初心者のための「砲丸投げ」が上達するスクワットのやり方について記述します。


1.フロントスクワットと普通のスクワットの違い

フロントスクワットと普通のスクワットとでは鍛えられる筋肉が大きく違います。シャフトを担ぐ場所が違うためです。

背中でシャフトを担ぐと、内転を行う筋肉に強く刺激が入ります。ハムストリングや内転筋などによく刺激が入ります。

フロントスクワットは外転を行う筋肉に強い刺激が入ります。中殿筋や大腿筋膜張筋などに刺激が入ります。

フロントスクワットを多くのアスリートが絶対にやったほうがいいと思います。

多くの人は内転作用のある筋肉に偏りがちです。外転作用のある筋肉を鍛えると体の連動性が生まれます。

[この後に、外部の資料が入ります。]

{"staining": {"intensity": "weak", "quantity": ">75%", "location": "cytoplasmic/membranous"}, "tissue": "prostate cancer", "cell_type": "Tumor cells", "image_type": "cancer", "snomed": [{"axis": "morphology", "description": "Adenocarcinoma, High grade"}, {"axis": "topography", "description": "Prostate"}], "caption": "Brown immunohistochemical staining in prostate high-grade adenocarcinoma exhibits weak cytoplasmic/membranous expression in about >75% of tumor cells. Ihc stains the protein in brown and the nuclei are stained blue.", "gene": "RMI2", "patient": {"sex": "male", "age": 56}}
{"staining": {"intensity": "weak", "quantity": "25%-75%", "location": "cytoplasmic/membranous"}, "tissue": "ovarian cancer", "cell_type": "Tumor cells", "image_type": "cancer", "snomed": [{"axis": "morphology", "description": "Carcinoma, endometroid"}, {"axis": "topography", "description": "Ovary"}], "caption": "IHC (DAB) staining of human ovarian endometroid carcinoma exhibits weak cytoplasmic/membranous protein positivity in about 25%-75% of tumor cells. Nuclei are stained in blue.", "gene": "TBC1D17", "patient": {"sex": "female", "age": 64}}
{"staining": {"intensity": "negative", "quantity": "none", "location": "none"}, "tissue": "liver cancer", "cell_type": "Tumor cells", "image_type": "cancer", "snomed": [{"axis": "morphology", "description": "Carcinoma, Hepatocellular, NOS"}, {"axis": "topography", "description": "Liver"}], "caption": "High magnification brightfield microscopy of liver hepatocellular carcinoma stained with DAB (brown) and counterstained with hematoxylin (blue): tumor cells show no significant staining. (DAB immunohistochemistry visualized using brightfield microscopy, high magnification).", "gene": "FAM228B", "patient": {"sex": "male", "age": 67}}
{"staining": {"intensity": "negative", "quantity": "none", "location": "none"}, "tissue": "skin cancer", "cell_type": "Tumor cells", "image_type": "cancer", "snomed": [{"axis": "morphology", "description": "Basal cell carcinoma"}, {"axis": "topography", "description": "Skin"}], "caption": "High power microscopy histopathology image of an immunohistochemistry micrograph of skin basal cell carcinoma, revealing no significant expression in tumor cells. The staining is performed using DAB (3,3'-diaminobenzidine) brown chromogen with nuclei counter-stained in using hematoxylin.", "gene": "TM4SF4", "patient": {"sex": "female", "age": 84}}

ウエイトリフティングのクリーンがやりやすくなるはずです。

砲丸投げでも足を使ってしっかりと上体に砲丸を伝えることが出来るようになるでしょう。


2.スクワットとデッドリフトも完璧ではない

砲丸投げでは、スクワットとデッドリフトは素晴らしいトレーニング種目です。

上達するために、このスクワットでは、大腿四頭筋が思い切り鍛えられ、大臀筋にはストレッチした状態で負荷を掛けることができます。

さらに、少なくとも「屈曲への抵抗力」という意味で体幹を鍛え安定性を伸ばせます。

デッドリフトではハムストリングスが思い切り使われ、股関節を曲げた姿勢で大臀筋もよく鍛えられます。

背中の筋肉群もしっかり鍛えられますし、スクワットと同じように体幹の安定性向上にも効きます。

このようにスクワットとデッドリフトではたくさんの筋肉を鍛えることができ、それが代謝を上げることにもつながります。

段階的に負荷を上げるのが非常に調整しやすく、漸進性過負荷の原則に沿ったトレーニングができます。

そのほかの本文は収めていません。